How Ukraine has maintained its energy supply despite the war
This winter has put the Ukrainian energy system to the test. Since the start of the season, the Russian army has carried out 15 massive rocket attacks and 18 drone attacks on energy facilities in Ukraine. The attacks have aimed to destabilize the country's energy system and put the population at the mercy of the dark and cold.
The Energy Ministry in Kyiv told DW that more than 50% of Ukraine's energy infrastructure was damaged, affecting both electricity generation and conveyance. It said the most significant damage was done to heating facilities, with every single cogeneration plant hit.
"All the big heat and hydropower plants were damaged by Russian fire," Volodymyr Kudrytsky, the director of the state-run Ukrainian energy supplier Ukrenergo, said.
Almost all major substations had been attacked at least three to four times, he said. "We have objects that were hit six times, or some even 20 times," he added.

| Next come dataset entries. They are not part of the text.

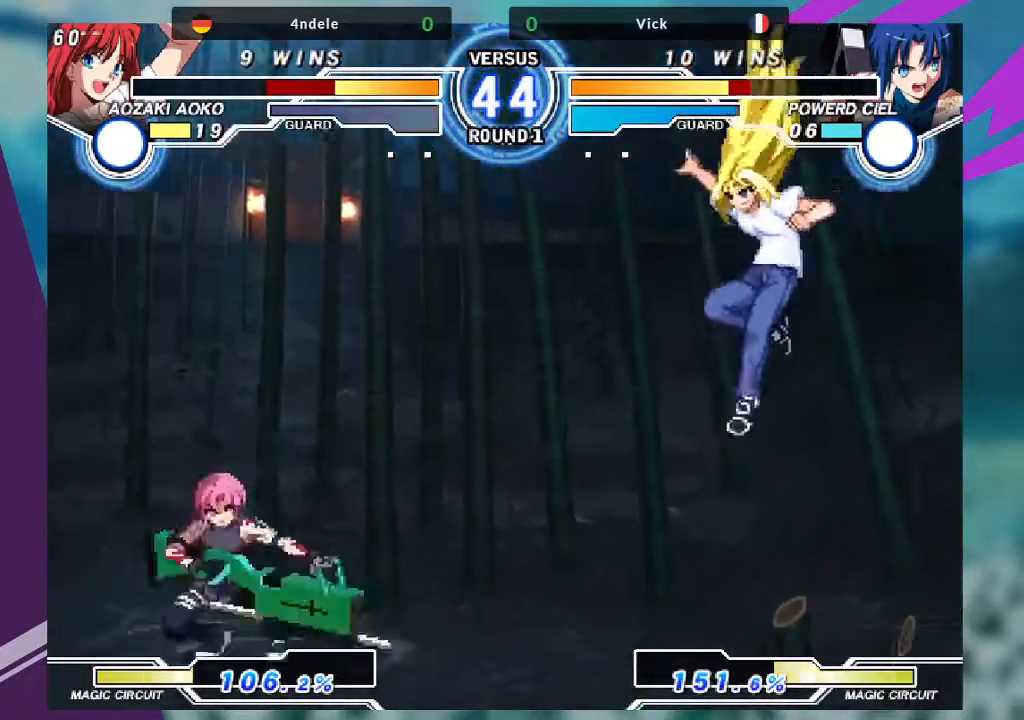
Gameplay with a controller (arcade stick); each line is a JSON object with the inputs held at the frame after it. "events" lists button and stick changes between this image and that frame as [ms after this image, input, new state], when the widget could be followed in between. Not read: L3 R3.
{"buttons": [], "left_stick": "right", "events": [[167, "left_stick", "center"], [267, "left_stick", "right"]]}
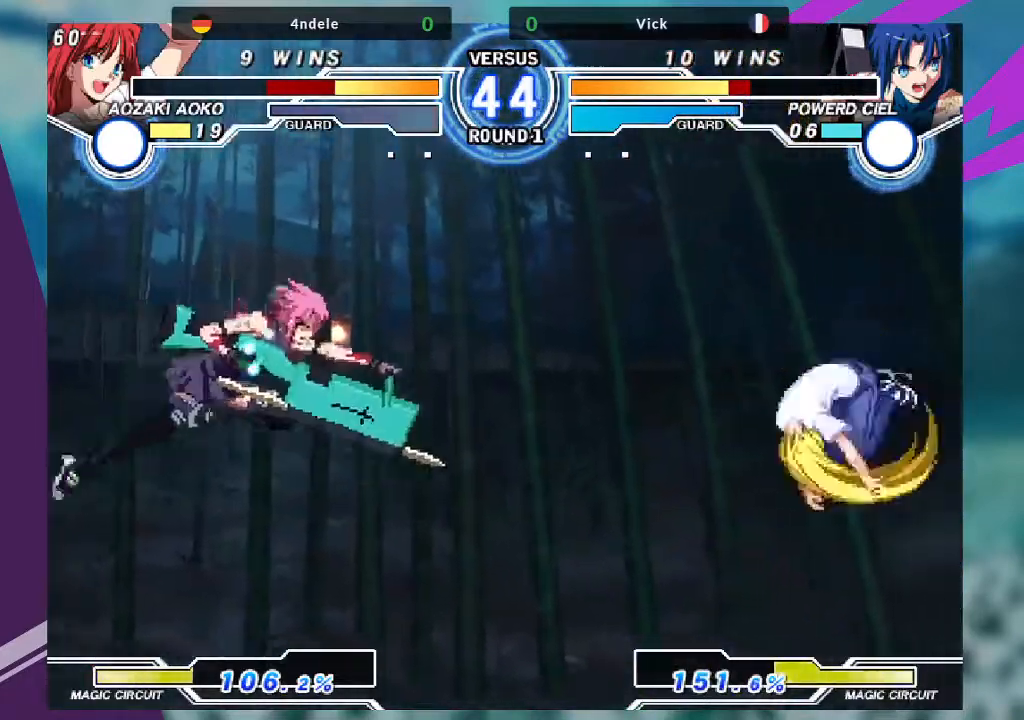
{"buttons": ["SQUARE"], "left_stick": "center", "events": [[333, "left_stick", "down-left"], [400, "left_stick", "center"], [433, "SQUARE", "down"]]}
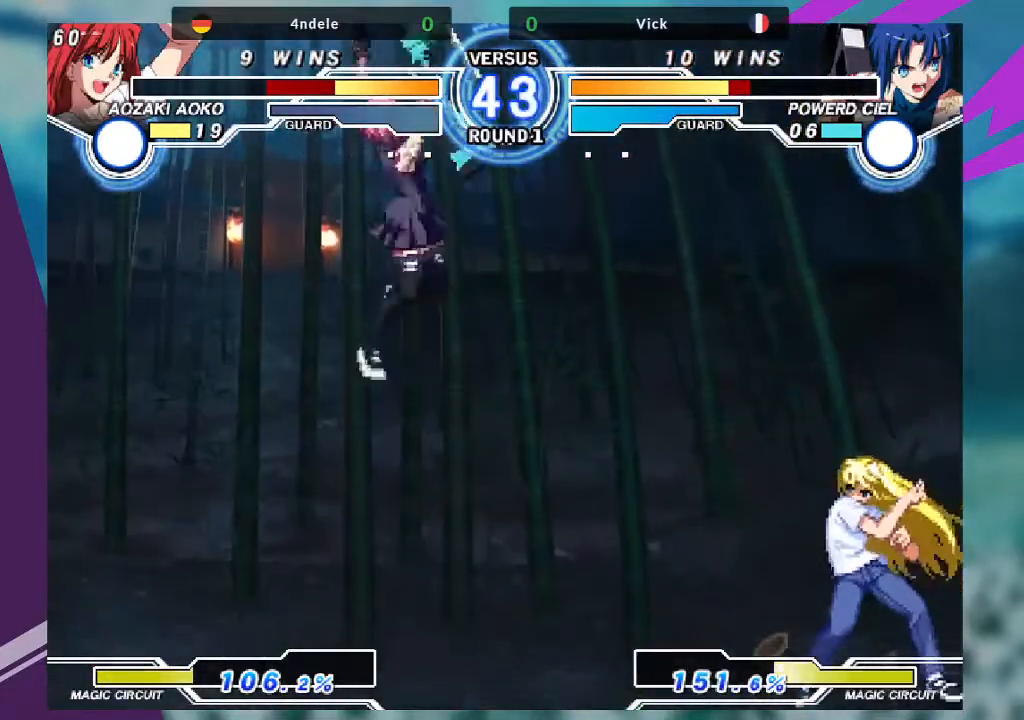
{"buttons": [], "left_stick": "center", "events": [[33, "SQUARE", "up"]]}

But the electricity supply has been maintained, he said. According to Kudrytsky, there have been no more outages since mid-February and the system has been working without any restrictions.
Several factors help explain the resilience of the Ukrainian grid.
According to Ukrenergo, damaged power lines were quickly repaired, often at the risk of expert workers' lives.
But it says the protection of Ukrainian airspace by air defense systems was also of great importance. In addition, the state energy supplier worked together with grid operators to develop new methods for reacting to attacks by Russian rockets and drones.
"One method is to take the load off the energy system in the period before the attacks, thus maintaining its integrity," Volodymyr Omelchenko, the director for energy programs at the Rasumkov research center in Kyiv, told DW.
This unloading — stopping the operation of individual block units at a power station ahead of possible rocket attacks — makes it possible to minimize the damage to the energy system if they are destroyed, thus allowing the faster restoration of lost energy.
The Energy Ministry also mentioned the existence of several technical methods that facilitate the stabilization of the situation but declined to give details.
"These methods are, let us say, not traditional technical solutions according to established standards, but they work, and thanks to them everything keeps going," Ukrainian Energy Minister Herman Haluchenko told DW.
Nuclear production and imports
In addition, repairs on a block at Ukraine's Rivne nuclear power plant have been finished. The second block of this plant, which operated at half-capacity in 2022, is also now at full power. This means that all nine available nuclear blocks are operating, which has compensated for shortfalls from the Zaporizhzhia Nuclear Power Station, currently occupied by Russian troops.
There has also been assistance from ENTSO-E, the European Network of Transmission System Operators for Electricity. Thanks to a continuous technical current flow, the Ukrainian energy system has remained in equilibrium, Ukrenergo's Volodymyr Kudrytsky explained. This synchronization allowed Ukrenergo to prevent frequent larger-scale blackouts during the attacks.
Electricity imports from EU countries in January and early February of this year also guaranteed the supply to Ukrainian industry.
The weather did its bit to help, too. "Nature is on our side. This winter, we have unusually large amounts of meltwater in the Dnipro, Sozh, Dnesna and Pripyat rivers. Something like that happens only every 20 to 30 years. That helps us a lot, and the hydroelectricity plants are supplying a lot of power now," Ihor Syrota, CEO of the Ukrainian hydropower generating company Ukrhydroenergo, told DW.
Exchange with South Korea
Ukrainian energy suppliers are meanwhile looking for more ways to secure those facilities and networks most at risk. For example, Ukrainian engineers are gathering information on how to move energy facilities as far as possible beneath the ground to protect them from Russian rockets.
"I traveled to South Korea, because they also have such a 'nice' neighbor," CEO Syrota from Ukrhydroenergo said.
"There, we saw how equipment and transformers are hidden under the ground or in rocks. We will also adopt solutions like these," he said.
This article was translated from German.